The president faces other fund-raising challenges. For one, there are only so many times any candidate can go to New York or Hollywood or San Francisco for a $1 million fund-raiser. Team Obama is running through its easy money venues quickly.
For another, many of Mr. Obama's 2008 donors are reluctant to give again. The Obama campaign itself reported that fewer than 7% of 2008 donors renewed their support in the first quarter of his re-election campaign. That's about one-quarter to one-third of a typical renewal rate: In the first quarter of the Bush re-election campaign, for example, about 20% of the donors renewed their support.
There are other troubling signs. Team Obama's email appeals don't ask for $10, $15, $25 or $50 donations as they did in 2008, but generally for $3. Nor are the appeals mostly about issues; many are lotteries. Give three bucks and your name will be put in a drawing for a private dinner with the president and first lady.
This is clever marketing, but it suggests the campaign has found that only a low price point with a big benefit can overcome donor resistance among people who contributed via mail or the Internet in 2008. It also points to higher-than-expected solicitation costs and lower-than-expected fund-raising returns.
At the end of January, Team Obama had $91.7 million in cash in its coffers and those of the DNC. At the same point in 2004, the Bush campaign and Republican National Committee had $122 million in cash combined.
The Obama campaign's high burn rate doesn't come from large television buys, phone banks or mail programs that could be immediately stopped.
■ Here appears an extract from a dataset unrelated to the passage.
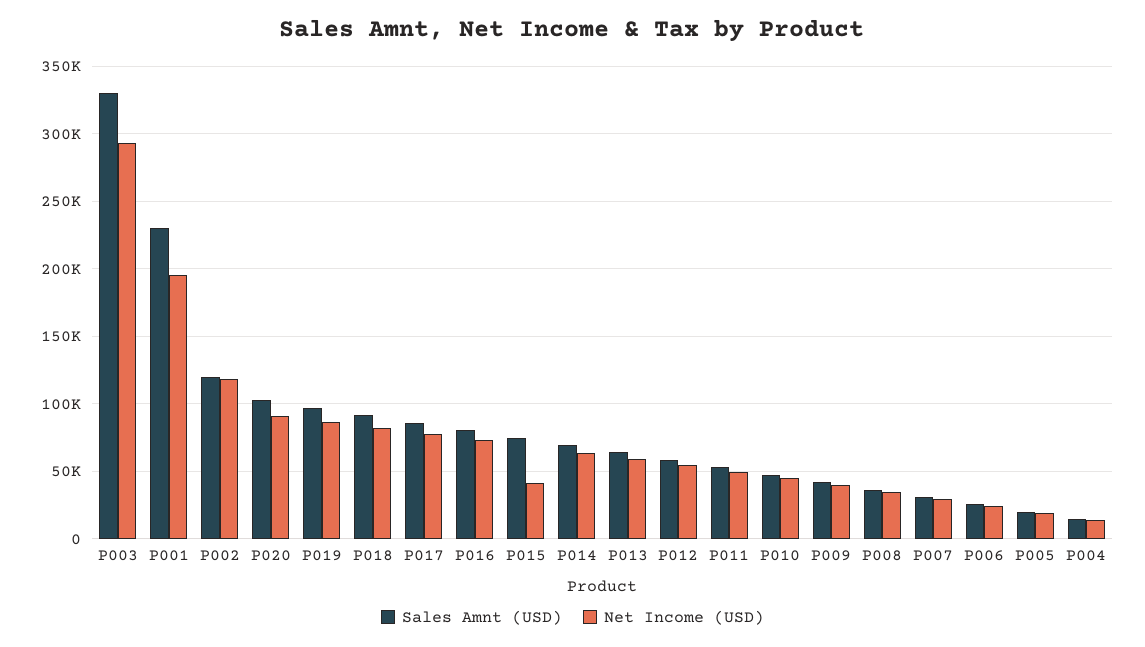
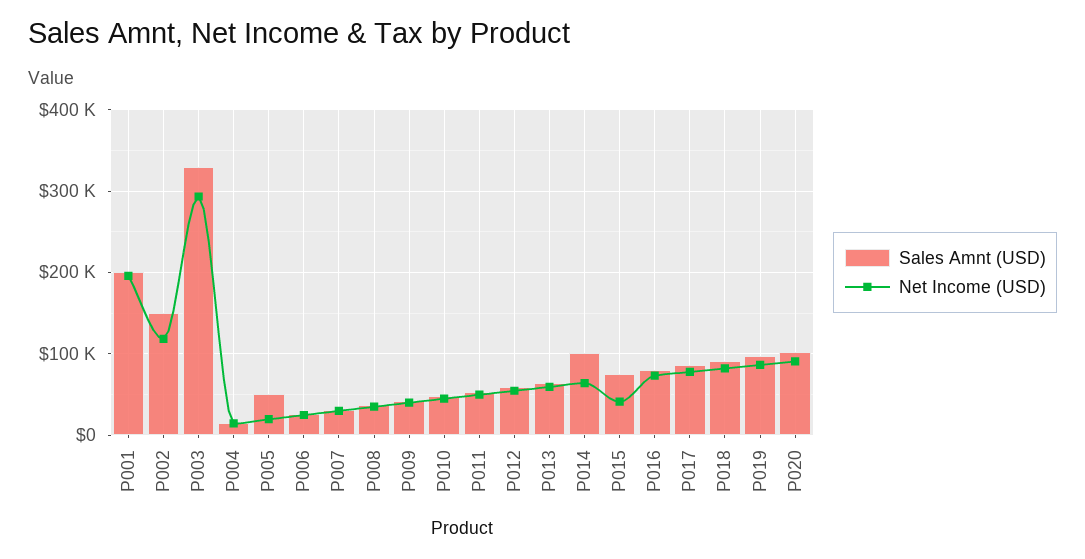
Sales Amnt (USD), P001: 230000 -> 200000
Sales Amnt (USD), P002: 120000 -> 150000
Sales Amnt (USD), P014: 70000 -> 100000
Sales Amnt (USD), P005: 20000 -> 50000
It appears to result instead from huge fixed costs for a big staff and higher-than-expected fund-raising outlays. These are much tougher to unwind or delay. Left unaltered, they generally lead to even more frantic efforts to both raise money and stop other spending.
This perhaps explains why the White House told congressional Democrats last week not to expect a single dime for their campaign efforts from the Democratic National Committee this year. All the DNC's funds will be needed for the president's re-election.
His campaign's financial situation also may explain why Mr. Obama has embraced Super PACs after decrying them as a "threat to democracy" in the midterm elections. The president was quick to criticize Rush Limbaugh's crude comments about contraception advocate Sandra Fluke. But he refused to condemn his Super PAC's acceptance of a million-dollar donation from Bill Maher, who routinely attacks Republican women such as Sarah Palin and Michele Bachmann in vulgar and sexually charged terms.
That virtually all Republicans and many independents consider Mr. Obama a failure is obvious. But many Democrats are disappointed with him, too. The president's difficulty in raising campaign cash is evidence of this. He is working a lot harder than he thought he would to raise a lot less than he had hoped.